O exército de Scliar
Lançado em agosto de 1973, O Exército de Um Homem Só (L&PM), de Moacyr Scliar, chega aos 50 anos com a mesma graciosa atualidade que vem fascinando leitores no Brasil e no Exterior. Para comemorar a data e para relembrar o saudoso autor, será realizada no próximo dia 28 a mesa redonda O Herói Solitário de Scliar, na Federação Israelita do Rio Grande do Sul (Rua João Telles, 329), com a participação de Abrão Slavutzky, Carlos Gerbase, Regina Zilberman, Tulio Milman e esta que vos escreve.

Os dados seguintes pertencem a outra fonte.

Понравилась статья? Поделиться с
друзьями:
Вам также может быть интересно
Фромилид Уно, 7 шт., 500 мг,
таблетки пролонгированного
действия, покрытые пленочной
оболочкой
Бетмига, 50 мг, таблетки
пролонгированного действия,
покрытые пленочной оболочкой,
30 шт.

Terceiro livro de uma carreira que chegou perto da marca de 70 obras publicadas - Histórias de um Médico em Formação, volume de estreia, sempre foi renegado, não sem certo humor -, O Exército de Um Homem Só gira em torno de Mayer Ginzburg, chamado por chacota de Capitão Birobidjan, cuja família fugiu da Rússia em 1916, depois do pogrom de Kischniev - no qual a ira antissemita justificou estraçalhar até bebês de colo -, e que veio dar com os costados no bairro do Bom Fim.
Um dos personagens essenciais da literatura brasileira ou internacional, figura construída em minúcias e completude de tormentos, espécie de Dom Quixote da diáspora, Mayer tinha lá suas ideias fixas: a maior delas consistia em recriar uma nova Birobidjan (Birobidjan: uma quimérica colônia coletiva de judeus na fronteira da Rússia com a China).
Jovem, voluntarioso e delirante, causou amarguras ao pai, Schil Guinzburg, um homem temente a Deus, que foi afrontado pelas constantes maluquices do filho (e que rendem os momentos mais espirituosos do livro: é imperdível a cena em que a mãe serve carne de porco numa refeição, para horror do pobre pai, e a consulta meteórica feita a Freud, o do charuto, em pleno aeroporto - sem a presença do paciente).
Junto à jovem Léia, com quem se casaria, e a José Goldman, os três amigos arquitetam Nova Birobidjan, num esquema mais ou menos socialista ou comunista (pelo menos a inspiração é Marx), numa propriedade lá para os lados do Beco do Salso. Em meio a construções alucinadas e tiradas maníacas, Mayer ergue sua vida, literalmente: começa a construir edifícios, torna-se amante da secretária, separa-se de Léia, vai à falência e acaba numa miserável pensão, que fica, para encerrar o ciclo, no terreno beco-salsense de Nova Birobidjan.
Com um texto elegante e preciso, sempre se valendo de um tom irônico, mas que jamais chega a ser maldoso, instaurando um humor dolorido e melancólico, marca de sua gente, Scliar construiu uma obra que, se por um lado é uma sátira ao idealismo sem freios, por outra é um elogio à humanidade contida na loucura que está por todos os lados.